[Stored records]
BEGIN
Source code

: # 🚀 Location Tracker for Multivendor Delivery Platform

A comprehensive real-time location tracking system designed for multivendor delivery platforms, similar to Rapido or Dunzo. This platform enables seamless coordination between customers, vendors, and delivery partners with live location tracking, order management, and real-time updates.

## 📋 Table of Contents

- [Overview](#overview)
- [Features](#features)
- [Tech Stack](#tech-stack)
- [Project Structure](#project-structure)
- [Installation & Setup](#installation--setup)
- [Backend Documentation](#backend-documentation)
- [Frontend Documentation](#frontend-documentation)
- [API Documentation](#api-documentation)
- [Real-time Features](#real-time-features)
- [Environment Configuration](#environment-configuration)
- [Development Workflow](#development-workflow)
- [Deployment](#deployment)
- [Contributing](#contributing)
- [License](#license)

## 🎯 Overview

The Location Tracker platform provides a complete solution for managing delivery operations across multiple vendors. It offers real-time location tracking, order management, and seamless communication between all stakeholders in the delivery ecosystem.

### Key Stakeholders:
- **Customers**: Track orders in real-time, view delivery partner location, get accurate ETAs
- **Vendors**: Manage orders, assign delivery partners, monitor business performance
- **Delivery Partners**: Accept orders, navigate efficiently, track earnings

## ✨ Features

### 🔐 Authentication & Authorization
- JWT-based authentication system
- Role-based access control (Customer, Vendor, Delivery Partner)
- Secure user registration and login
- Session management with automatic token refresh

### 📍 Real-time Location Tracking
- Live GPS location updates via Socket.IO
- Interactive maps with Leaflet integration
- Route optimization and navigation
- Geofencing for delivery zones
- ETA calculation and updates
END
__PROBLEM STATEMENT__
Reproduce the data lines unchanged, covering everything from the line containing "- [Overview](#overview)" down to the line containing "- [Real-time Features](#real-time-features)", with both of those lines included.

__YOUR SOLUTION__
- [Overview](#overview)
- [Features](#features)
- [Tech Stack](#tech-stack)
- [Project Structure](#project-structure)
- [Installation & Setup](#installation--setup)
- [Backend Documentation](#backend-documentation)
- [Frontend Documentation](#frontend-documentation)
- [API Documentation](#api-documentation)
- [Real-time Features](#real-time-features)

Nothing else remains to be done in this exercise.